Available data:

* * * * * * *

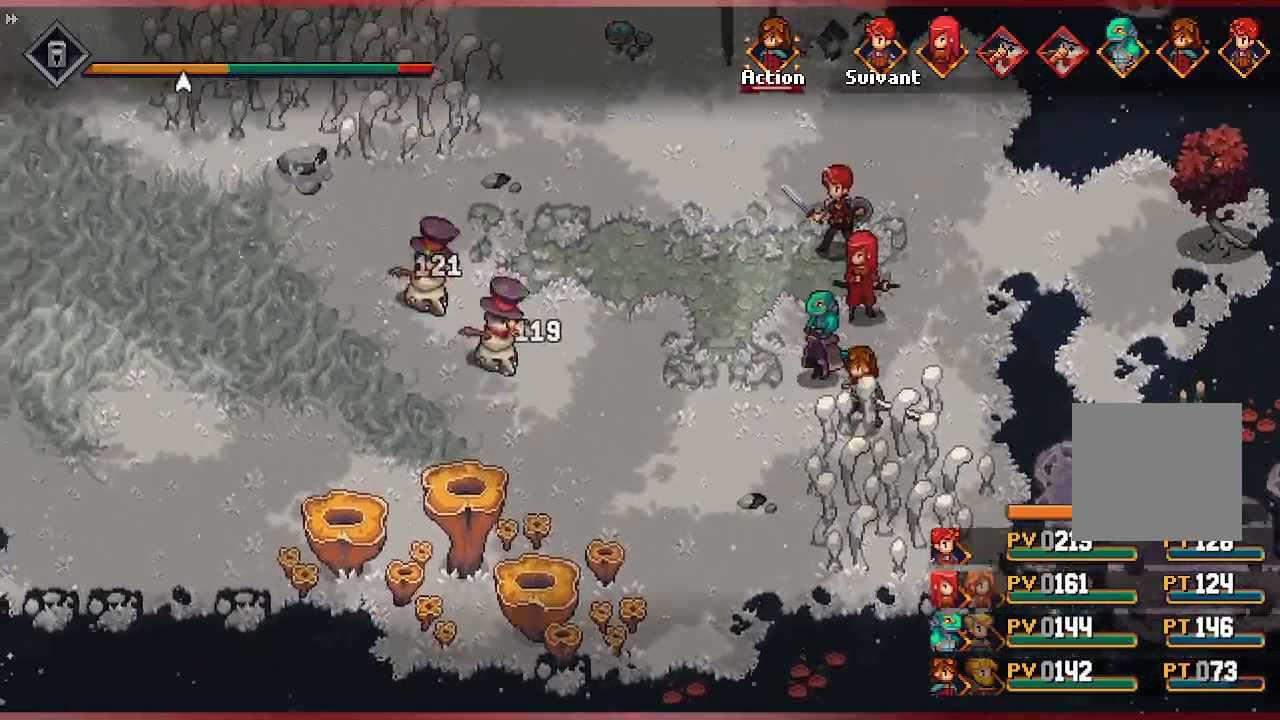
{"buttons": [], "left_stick": "center", "right_stick": "center", "events": []}
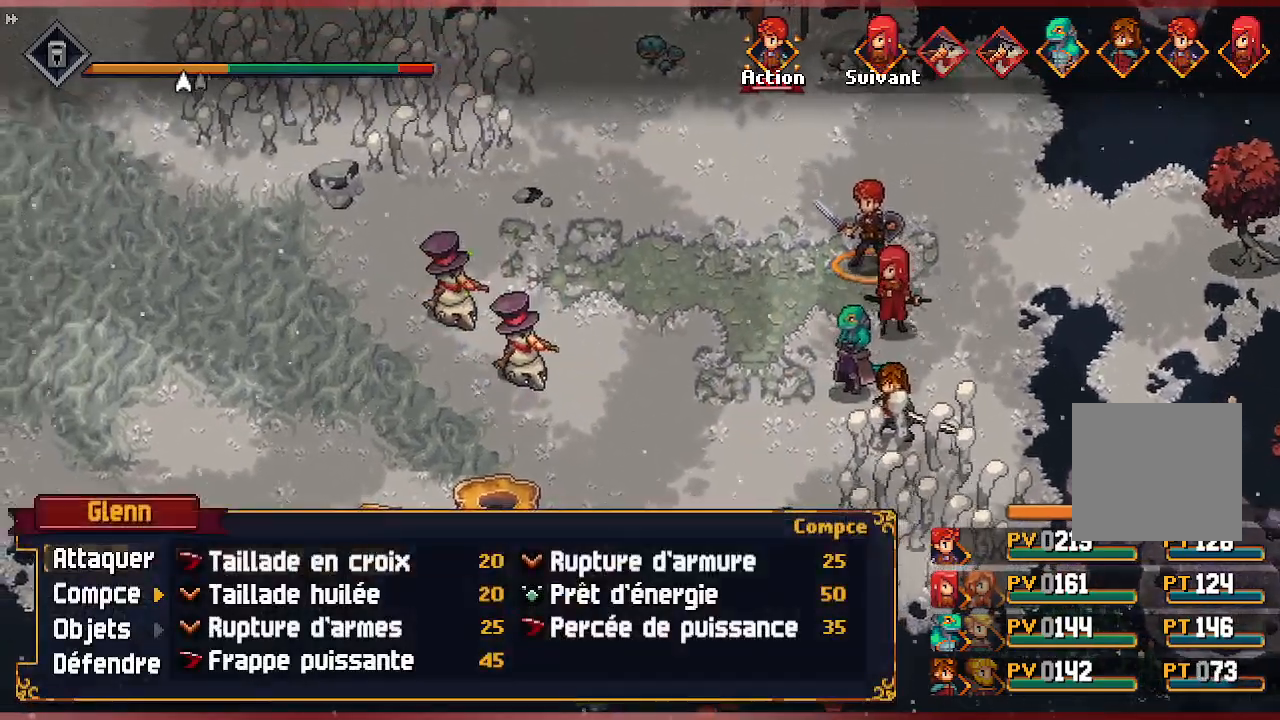
{"buttons": ["DPAD_DOWN"], "left_stick": "center", "right_stick": "center", "events": [[17, "DPAD_RIGHT", "down"], [167, "DPAD_RIGHT", "up"], [450, "DPAD_DOWN", "down"]]}
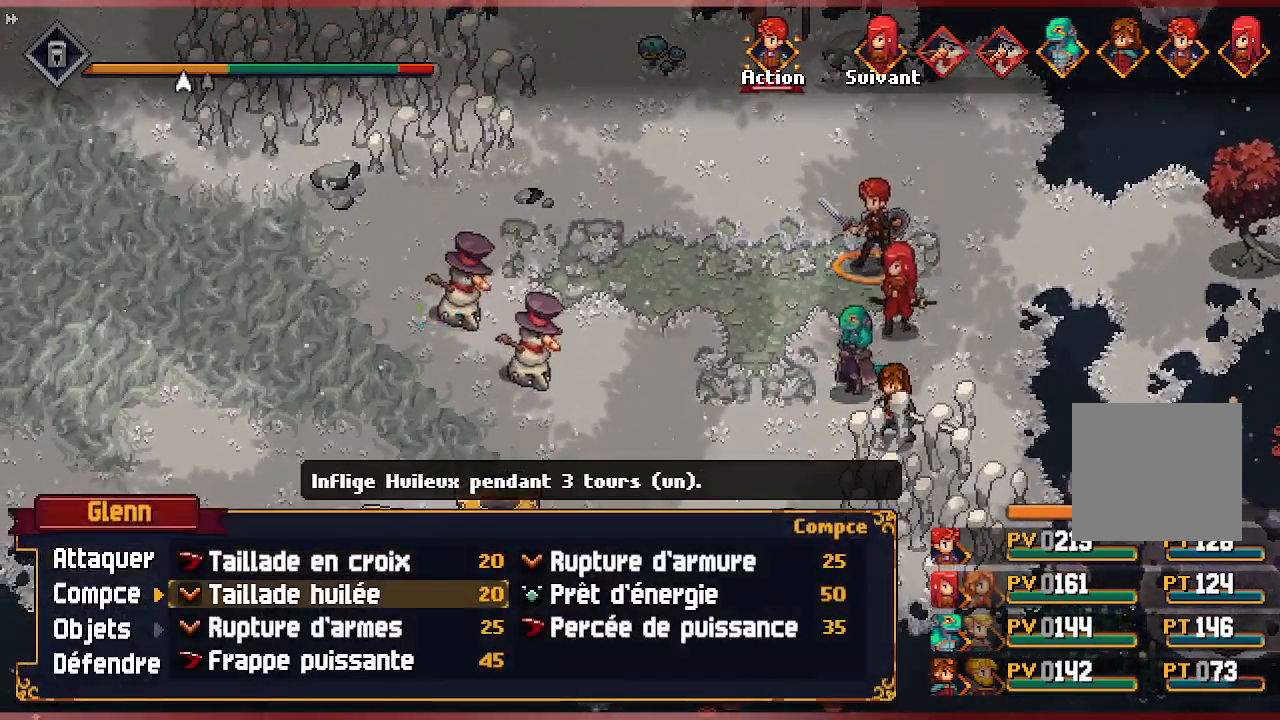
{"buttons": ["A"], "left_stick": "center", "right_stick": "center", "events": [[33, "DPAD_DOWN", "up"], [100, "DPAD_DOWN", "down"], [183, "DPAD_DOWN", "up"], [233, "DPAD_DOWN", "down"], [367, "DPAD_DOWN", "up"], [383, "A", "down"]]}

* * * * * * *

Your assignment: Strip the images and return the remaining data exactly.

Final answer:
{"buttons": [], "left_stick": "center", "right_stick": "center", "events": []}
{"buttons": ["DPAD_DOWN"], "left_stick": "center", "right_stick": "center", "events": [[17, "DPAD_RIGHT", "down"], [167, "DPAD_RIGHT", "up"], [450, "DPAD_DOWN", "down"]]}
{"buttons": ["A"], "left_stick": "center", "right_stick": "center", "events": [[33, "DPAD_DOWN", "up"], [100, "DPAD_DOWN", "down"], [183, "DPAD_DOWN", "up"], [233, "DPAD_DOWN", "down"], [367, "DPAD_DOWN", "up"], [383, "A", "down"]]}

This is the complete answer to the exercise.